Dataset records:

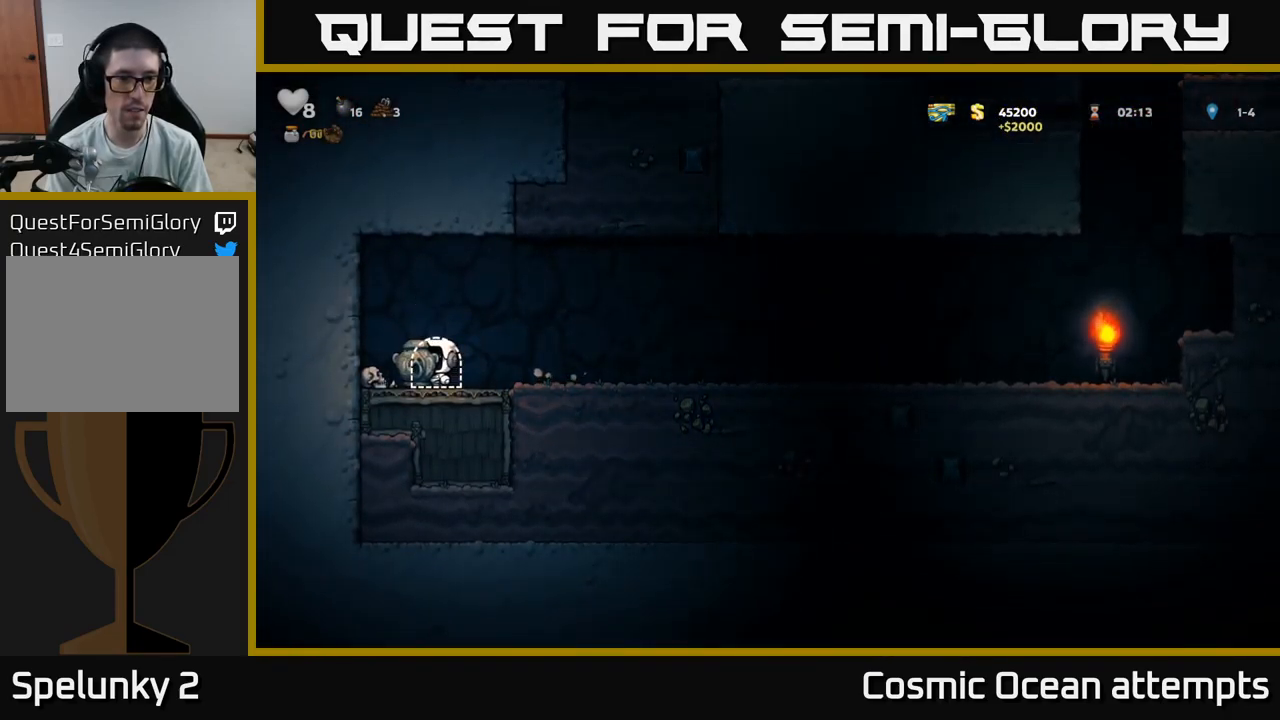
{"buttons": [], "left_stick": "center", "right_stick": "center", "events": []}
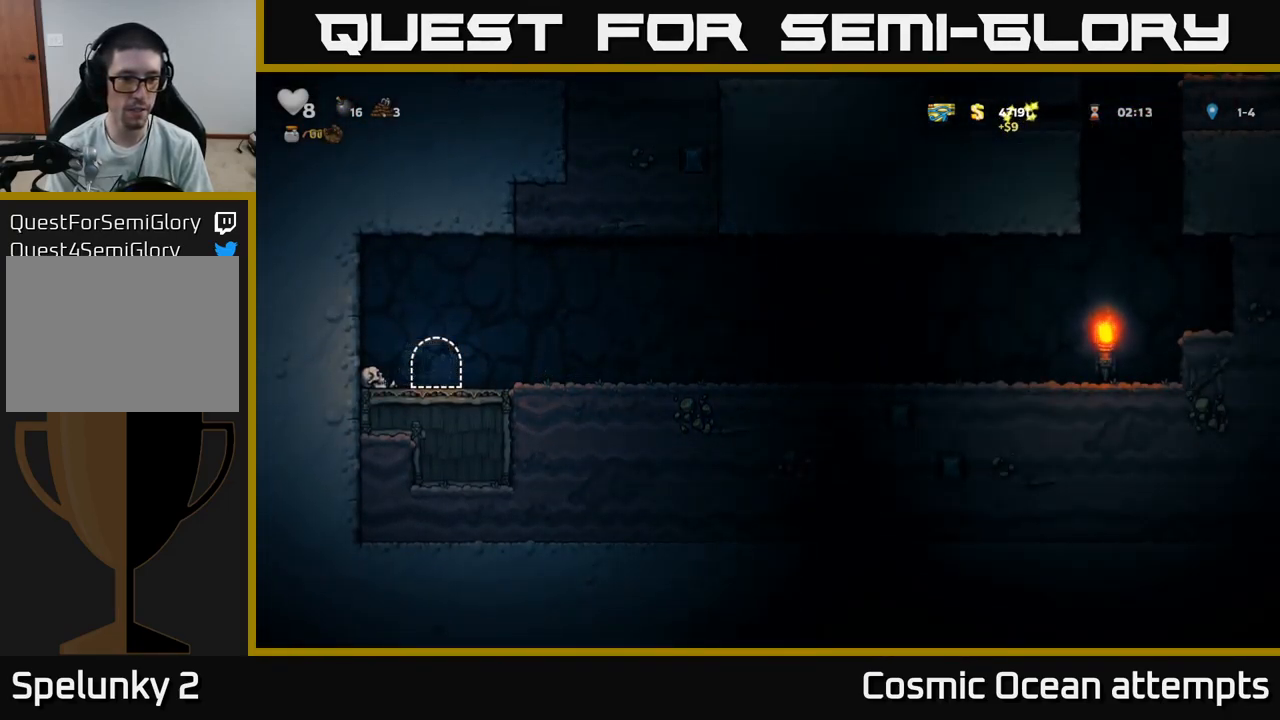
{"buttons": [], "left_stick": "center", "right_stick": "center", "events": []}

* * *

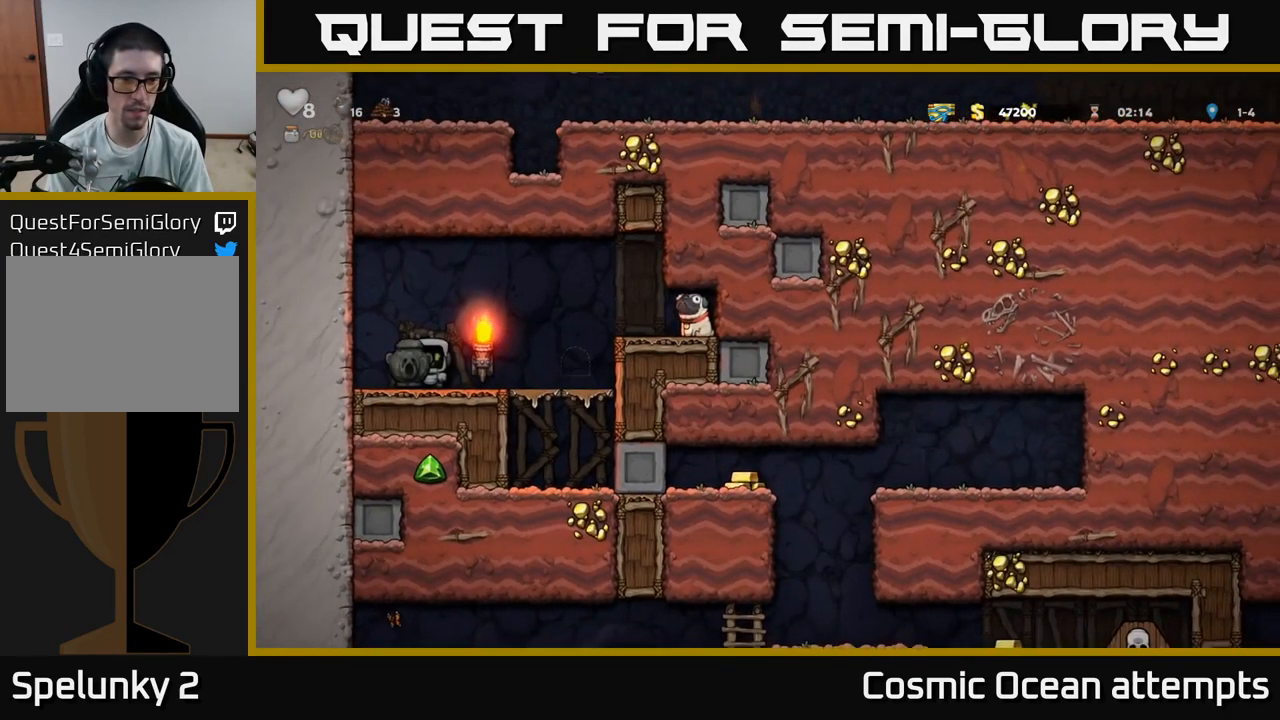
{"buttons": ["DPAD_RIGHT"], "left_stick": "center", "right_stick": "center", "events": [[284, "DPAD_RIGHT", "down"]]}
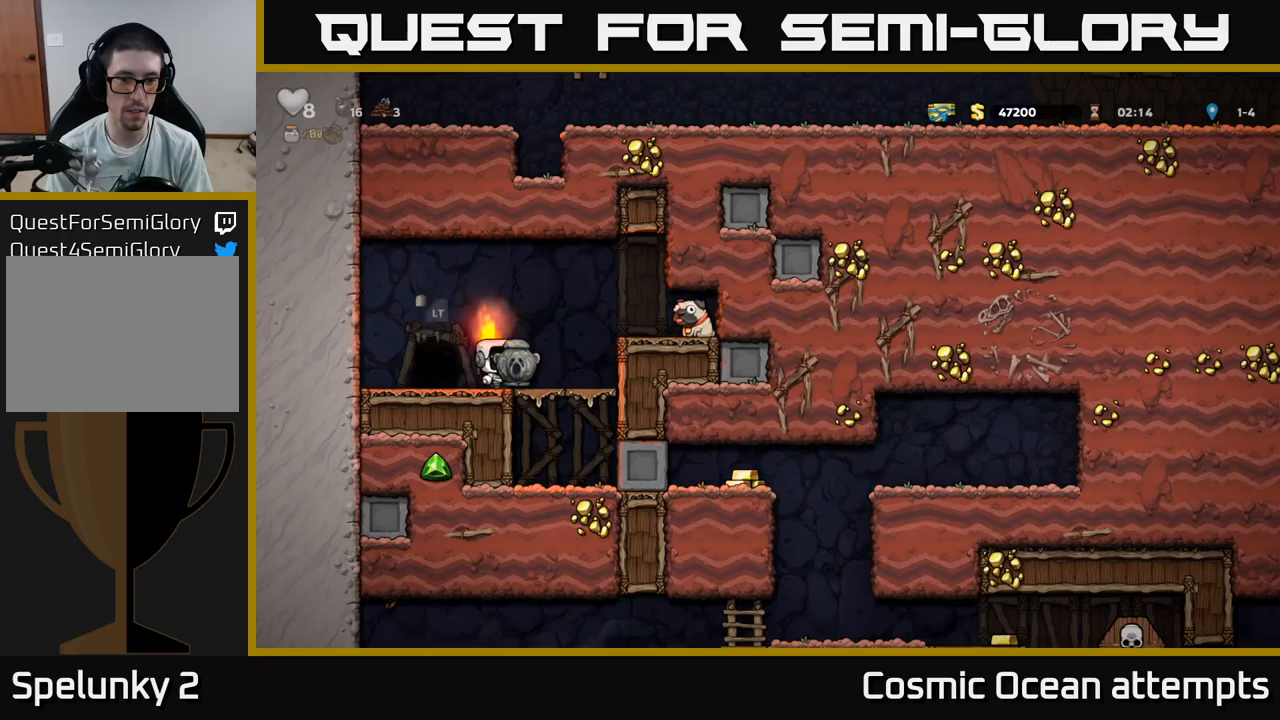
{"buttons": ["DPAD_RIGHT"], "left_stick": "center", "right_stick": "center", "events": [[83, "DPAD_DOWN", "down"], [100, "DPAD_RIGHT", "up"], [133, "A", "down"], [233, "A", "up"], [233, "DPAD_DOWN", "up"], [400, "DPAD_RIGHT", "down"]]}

---

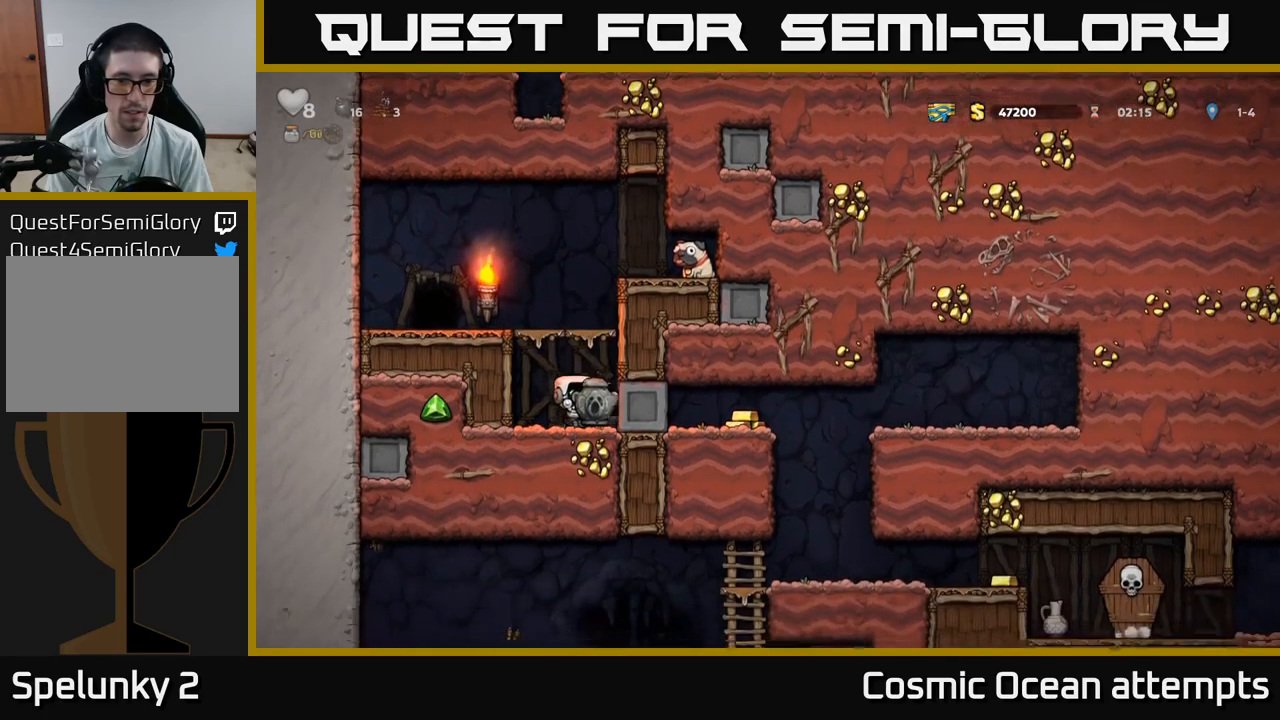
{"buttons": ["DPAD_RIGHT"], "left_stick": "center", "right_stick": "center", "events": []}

Exercise details:
Gather all lines with the string "down" from the data.

Response to the task:
{"buttons": ["DPAD_RIGHT"], "left_stick": "center", "right_stick": "center", "events": [[284, "DPAD_RIGHT", "down"]]}
{"buttons": ["DPAD_RIGHT"], "left_stick": "center", "right_stick": "center", "events": [[83, "DPAD_DOWN", "down"], [100, "DPAD_RIGHT", "up"], [133, "A", "down"], [233, "A", "up"], [233, "DPAD_DOWN", "up"], [400, "DPAD_RIGHT", "down"]]}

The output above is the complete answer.